___ Page ___

Is there a fast easy way to make images into PDF's? Something that does it from within Konqueror would be ideal. I'm sure there must be something, but I can't find it.
KDE3 had kim, which added some image functions to konqueror's menu -- format convert, resize, and some other stuff. But it doesn't seem to be there in Trinity.
On Fri, 17 Jan 2014 10:56:57 -0800 Dan Youngquist dan@homestead-products.com wrote:
Is there a fast easy way to make images into PDF's? Something that does it from within Konqueror would be ideal. I'm sure there must be something, but I can't find it.
KDE3 had kim, which added some image functions to konqueror's menu -- format convert, resize, and some other stuff. But it doesn't seem to be there in Trinity.
I hope you find kim again. I can remember when I found that app it was one of the most useful I'd ever used and *still* use it to this day even though I'm not using Trinity.
On 01/17/2014 01:16 PM, TN Patriot wrote:
I hope you find kim again. I can remember when I found that app it was one of the most useful I'd ever used and *still* use it to this day even though I'm not using Trinity.
I still use it too, on one machine that still had KDE3. If you ever have to convert or resize images, it's way easier & faster than loading up Gimp or something.

___ Data section ___

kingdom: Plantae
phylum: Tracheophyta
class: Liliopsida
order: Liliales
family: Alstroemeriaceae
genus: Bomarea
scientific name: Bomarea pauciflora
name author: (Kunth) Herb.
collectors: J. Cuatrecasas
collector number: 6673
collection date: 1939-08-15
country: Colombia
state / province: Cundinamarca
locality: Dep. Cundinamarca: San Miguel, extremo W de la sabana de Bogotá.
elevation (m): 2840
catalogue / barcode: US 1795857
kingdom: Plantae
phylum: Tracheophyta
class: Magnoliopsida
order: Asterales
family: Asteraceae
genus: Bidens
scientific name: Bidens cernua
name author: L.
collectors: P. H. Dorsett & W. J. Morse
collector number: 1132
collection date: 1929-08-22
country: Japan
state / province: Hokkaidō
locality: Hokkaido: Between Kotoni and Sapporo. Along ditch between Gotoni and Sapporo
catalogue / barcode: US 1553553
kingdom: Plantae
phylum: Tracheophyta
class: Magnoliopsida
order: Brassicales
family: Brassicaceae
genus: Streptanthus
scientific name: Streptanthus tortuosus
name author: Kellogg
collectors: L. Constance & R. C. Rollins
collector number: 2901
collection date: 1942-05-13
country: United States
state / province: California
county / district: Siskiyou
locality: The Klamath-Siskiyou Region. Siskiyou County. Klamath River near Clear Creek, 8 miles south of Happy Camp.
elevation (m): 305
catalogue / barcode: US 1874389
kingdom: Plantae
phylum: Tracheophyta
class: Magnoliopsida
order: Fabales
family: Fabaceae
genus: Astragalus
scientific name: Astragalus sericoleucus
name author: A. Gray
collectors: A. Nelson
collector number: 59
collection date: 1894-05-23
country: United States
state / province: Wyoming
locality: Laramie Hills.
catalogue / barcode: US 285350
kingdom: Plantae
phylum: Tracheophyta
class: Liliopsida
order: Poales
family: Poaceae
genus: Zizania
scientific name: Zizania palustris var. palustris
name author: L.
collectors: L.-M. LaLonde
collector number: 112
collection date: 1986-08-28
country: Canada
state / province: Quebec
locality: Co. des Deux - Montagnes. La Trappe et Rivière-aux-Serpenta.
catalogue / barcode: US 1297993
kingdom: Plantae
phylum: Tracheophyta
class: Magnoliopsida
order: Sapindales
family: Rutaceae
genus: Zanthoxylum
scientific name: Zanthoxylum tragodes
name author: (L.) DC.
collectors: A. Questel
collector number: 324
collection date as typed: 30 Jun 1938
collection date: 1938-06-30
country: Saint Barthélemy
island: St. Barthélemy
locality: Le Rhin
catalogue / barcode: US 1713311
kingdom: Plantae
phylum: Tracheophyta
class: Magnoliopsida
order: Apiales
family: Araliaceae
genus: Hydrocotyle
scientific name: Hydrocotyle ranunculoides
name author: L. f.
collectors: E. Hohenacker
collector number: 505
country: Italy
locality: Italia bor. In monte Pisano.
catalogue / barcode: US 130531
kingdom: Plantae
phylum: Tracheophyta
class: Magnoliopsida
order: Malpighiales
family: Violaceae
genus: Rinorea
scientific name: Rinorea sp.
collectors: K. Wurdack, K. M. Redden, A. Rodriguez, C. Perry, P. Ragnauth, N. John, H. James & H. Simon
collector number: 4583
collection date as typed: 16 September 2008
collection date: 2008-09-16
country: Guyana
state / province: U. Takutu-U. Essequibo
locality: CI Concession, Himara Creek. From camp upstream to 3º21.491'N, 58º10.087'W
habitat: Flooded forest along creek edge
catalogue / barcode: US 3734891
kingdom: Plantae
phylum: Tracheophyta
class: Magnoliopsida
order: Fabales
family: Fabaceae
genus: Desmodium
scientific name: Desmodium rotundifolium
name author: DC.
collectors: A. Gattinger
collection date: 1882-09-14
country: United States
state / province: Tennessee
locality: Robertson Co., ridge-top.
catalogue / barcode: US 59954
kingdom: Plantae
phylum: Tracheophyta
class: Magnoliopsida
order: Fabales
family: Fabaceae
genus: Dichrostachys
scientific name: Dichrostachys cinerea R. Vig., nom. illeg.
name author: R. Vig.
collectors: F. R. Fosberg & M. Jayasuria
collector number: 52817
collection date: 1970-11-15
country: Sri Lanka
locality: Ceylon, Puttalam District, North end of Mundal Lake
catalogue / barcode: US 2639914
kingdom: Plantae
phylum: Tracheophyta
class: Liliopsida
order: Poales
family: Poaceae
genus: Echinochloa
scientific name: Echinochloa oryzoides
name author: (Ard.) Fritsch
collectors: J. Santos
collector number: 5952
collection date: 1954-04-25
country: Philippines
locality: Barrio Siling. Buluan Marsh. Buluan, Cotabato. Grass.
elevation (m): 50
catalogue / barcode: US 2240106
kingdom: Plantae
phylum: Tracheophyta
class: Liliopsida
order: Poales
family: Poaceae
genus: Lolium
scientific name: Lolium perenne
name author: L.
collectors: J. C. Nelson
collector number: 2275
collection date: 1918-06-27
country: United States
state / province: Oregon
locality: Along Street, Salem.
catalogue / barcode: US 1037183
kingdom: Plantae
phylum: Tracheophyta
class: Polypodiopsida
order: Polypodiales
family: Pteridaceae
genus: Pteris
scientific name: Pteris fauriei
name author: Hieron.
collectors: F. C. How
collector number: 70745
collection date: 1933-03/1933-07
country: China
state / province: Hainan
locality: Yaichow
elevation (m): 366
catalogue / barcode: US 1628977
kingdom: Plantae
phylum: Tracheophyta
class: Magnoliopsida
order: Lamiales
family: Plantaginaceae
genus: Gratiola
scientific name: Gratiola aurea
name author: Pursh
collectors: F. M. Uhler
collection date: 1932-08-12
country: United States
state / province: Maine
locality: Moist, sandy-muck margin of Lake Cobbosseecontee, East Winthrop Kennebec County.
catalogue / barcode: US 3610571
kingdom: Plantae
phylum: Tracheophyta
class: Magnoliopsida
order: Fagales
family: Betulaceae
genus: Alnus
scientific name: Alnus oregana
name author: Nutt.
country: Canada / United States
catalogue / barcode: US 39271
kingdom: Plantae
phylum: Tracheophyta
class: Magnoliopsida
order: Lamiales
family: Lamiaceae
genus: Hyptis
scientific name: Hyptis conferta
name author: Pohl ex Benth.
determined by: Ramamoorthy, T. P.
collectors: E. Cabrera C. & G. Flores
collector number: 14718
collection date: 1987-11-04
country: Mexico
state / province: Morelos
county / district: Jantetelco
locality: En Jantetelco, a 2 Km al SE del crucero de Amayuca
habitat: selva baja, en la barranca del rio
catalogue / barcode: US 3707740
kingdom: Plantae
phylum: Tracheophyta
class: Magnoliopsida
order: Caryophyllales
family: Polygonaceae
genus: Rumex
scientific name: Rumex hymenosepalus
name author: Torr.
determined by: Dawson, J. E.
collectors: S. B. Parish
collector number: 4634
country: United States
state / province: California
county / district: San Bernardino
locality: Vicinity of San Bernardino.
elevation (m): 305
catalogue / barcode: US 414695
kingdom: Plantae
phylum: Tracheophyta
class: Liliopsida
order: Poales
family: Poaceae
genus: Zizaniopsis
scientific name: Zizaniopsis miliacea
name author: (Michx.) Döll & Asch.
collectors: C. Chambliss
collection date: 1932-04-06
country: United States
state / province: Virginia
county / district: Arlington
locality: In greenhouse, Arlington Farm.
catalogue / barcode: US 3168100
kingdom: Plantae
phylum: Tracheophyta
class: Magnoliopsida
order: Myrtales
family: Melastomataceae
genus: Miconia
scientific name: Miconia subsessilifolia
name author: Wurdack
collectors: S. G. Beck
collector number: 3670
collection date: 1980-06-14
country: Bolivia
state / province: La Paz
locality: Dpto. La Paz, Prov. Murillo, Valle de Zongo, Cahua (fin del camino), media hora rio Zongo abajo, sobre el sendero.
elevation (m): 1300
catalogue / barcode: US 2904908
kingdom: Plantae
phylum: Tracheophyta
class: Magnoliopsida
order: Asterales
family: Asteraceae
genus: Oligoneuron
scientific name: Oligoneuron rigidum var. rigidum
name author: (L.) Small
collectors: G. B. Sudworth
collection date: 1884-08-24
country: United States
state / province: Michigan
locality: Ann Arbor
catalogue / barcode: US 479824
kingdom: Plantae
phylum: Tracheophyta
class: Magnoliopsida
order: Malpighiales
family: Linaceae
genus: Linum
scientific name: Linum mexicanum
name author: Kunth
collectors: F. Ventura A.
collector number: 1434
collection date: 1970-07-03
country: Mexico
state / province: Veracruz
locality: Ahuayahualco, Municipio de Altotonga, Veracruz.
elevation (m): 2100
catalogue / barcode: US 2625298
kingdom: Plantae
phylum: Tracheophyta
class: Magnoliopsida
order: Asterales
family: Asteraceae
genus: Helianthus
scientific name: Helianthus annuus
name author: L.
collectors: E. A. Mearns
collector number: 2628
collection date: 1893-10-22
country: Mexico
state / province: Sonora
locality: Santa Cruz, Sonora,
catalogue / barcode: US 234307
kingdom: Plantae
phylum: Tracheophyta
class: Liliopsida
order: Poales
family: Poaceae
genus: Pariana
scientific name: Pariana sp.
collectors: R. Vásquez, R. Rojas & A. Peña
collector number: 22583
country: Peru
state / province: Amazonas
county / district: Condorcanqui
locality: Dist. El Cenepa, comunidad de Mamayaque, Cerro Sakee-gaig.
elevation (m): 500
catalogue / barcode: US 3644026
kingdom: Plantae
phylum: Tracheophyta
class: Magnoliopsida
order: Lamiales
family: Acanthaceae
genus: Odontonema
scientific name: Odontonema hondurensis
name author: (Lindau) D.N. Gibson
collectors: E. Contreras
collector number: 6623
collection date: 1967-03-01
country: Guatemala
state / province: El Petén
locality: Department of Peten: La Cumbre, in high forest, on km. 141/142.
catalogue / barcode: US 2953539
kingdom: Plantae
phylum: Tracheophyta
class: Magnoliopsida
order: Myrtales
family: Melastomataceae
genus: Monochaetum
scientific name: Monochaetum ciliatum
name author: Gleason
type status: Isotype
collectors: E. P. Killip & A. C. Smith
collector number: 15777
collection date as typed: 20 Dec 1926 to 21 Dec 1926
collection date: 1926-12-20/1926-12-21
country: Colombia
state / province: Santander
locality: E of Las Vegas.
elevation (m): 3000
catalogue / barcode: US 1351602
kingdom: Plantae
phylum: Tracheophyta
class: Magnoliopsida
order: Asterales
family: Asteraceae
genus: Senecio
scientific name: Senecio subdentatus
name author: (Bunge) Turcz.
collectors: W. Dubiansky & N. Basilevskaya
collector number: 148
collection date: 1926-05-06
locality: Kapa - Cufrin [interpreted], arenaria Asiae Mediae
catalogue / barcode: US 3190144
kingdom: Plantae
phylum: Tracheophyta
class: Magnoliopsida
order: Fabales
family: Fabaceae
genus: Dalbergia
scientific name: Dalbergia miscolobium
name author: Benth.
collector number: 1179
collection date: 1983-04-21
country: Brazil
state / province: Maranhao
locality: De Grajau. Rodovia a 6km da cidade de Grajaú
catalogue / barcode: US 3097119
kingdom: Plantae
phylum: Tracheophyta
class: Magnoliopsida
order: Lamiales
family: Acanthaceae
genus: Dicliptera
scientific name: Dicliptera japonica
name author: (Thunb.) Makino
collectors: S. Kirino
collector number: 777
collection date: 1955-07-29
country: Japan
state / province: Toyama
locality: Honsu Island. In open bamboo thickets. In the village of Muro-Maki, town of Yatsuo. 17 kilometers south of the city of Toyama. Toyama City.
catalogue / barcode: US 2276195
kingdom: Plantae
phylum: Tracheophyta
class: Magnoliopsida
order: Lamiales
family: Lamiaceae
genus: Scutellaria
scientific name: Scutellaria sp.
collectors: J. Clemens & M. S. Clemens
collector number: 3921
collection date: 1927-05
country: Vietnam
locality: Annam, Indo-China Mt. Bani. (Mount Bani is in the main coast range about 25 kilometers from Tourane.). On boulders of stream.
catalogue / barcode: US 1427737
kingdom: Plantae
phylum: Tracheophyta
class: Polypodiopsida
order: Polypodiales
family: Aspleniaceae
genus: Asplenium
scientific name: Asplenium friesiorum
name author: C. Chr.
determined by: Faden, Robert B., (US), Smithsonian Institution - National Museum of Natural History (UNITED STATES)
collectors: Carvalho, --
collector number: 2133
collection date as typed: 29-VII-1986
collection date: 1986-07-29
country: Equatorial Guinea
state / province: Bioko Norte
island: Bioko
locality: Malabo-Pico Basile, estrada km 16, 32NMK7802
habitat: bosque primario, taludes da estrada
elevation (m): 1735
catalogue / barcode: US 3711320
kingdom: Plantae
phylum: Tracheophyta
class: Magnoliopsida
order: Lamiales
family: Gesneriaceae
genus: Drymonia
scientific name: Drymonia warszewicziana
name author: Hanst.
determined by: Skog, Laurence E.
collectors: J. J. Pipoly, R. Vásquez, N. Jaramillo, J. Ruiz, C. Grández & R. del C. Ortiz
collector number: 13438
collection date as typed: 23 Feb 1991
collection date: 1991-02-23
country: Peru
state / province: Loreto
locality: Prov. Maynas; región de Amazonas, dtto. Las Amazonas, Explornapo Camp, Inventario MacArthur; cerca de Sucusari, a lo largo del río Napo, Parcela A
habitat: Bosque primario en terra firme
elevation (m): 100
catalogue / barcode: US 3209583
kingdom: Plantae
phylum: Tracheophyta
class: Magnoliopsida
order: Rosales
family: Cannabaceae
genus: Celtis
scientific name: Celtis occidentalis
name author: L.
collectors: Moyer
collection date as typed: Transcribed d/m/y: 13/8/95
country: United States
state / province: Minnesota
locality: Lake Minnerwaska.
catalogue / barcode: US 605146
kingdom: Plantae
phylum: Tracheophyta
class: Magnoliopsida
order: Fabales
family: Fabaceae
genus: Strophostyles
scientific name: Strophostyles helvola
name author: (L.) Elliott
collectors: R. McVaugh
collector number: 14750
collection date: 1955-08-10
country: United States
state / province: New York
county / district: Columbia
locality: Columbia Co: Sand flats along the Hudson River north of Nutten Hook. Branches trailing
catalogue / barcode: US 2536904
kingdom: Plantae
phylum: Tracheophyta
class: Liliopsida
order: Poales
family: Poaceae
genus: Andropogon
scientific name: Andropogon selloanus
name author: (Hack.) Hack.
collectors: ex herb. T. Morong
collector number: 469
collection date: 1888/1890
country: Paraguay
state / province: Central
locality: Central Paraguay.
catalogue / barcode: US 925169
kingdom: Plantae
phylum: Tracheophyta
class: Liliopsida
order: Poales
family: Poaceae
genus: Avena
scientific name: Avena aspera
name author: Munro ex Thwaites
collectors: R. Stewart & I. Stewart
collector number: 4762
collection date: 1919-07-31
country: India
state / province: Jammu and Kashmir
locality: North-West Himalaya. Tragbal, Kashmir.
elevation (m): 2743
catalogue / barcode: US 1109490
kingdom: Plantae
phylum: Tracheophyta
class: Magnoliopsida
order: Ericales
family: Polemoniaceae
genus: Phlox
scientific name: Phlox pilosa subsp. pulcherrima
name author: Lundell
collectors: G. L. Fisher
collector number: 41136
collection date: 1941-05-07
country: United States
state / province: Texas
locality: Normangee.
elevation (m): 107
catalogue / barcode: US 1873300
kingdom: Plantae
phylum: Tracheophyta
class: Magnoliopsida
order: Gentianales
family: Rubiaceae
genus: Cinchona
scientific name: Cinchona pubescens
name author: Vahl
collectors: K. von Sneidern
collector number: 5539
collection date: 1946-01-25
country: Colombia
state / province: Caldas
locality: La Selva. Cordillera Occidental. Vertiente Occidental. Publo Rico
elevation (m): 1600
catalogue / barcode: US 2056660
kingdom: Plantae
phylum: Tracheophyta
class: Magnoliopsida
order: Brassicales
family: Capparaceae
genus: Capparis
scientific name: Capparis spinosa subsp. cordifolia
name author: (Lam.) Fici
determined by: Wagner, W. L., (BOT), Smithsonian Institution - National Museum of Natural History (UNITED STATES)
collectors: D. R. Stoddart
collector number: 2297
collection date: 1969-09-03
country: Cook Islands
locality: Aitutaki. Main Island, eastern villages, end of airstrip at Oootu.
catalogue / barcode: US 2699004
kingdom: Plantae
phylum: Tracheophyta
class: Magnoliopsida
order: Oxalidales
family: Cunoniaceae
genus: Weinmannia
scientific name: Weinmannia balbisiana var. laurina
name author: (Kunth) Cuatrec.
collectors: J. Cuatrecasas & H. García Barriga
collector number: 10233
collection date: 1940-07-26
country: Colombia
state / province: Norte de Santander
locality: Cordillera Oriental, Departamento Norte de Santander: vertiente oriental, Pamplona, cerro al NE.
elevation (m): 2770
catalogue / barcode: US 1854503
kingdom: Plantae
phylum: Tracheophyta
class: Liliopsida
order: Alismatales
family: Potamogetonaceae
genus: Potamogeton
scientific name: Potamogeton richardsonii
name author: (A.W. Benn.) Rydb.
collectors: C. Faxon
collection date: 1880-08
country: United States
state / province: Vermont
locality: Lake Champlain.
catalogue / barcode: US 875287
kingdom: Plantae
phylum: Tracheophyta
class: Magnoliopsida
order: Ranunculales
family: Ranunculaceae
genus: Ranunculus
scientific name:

___

### Requests
1. Using the mailing-list thread about the kim image tool, decide whether each statement agrees with it: (a) In KDE3, kim put image functions into Konqueror's menu. (b) TN Patriot has stopped using kim. (c) The writer of the final message runs kim on a machine with Trinity. Answer yes or no for each, with the deciding words quoted from the thread.
2. Write what comes next in the thread about turning images into PDFs, picking up after its final message.

### Task answers
1.
(a) Yes: "KDE3 had kim, which added some image functions to konqueror's menu"
(b) No: "*still* use it to this day even though I'm not using Trinity"
(c) No: "on one machine that still had KDE3"

2.
It turns out, kim can still be downloaded for KDE3 (download link just below the description & changelog): http://kde-apps.org/content/show.php?content=11505
What would it take to make it work in Trinity? Any chance of getting it in the repo?
Le 17/01/2014 22:46, Dan Youngquist a écrit :
I still use it too, on one machine that still had KDE3. If you ever have to convert or resize images, it's way easier & faster than loading up Gimp or something.
It turns out, kim can still be downloaded for KDE3 (download link just below the description & changelog): http://kde-apps.org/content/show.php?content=11505
What would it take to make it work in Trinity? Any chance of getting it in the repo?
Hello, it looks like "kim" is a set of shell scripts that invoke external programs (gimp, imagemagick, ghostscript ...). There is nothing to compile, in fact, there is no dependency to KDE libraries ... So it should be very easy to make it work in Trinity. It's just a matter of packaging.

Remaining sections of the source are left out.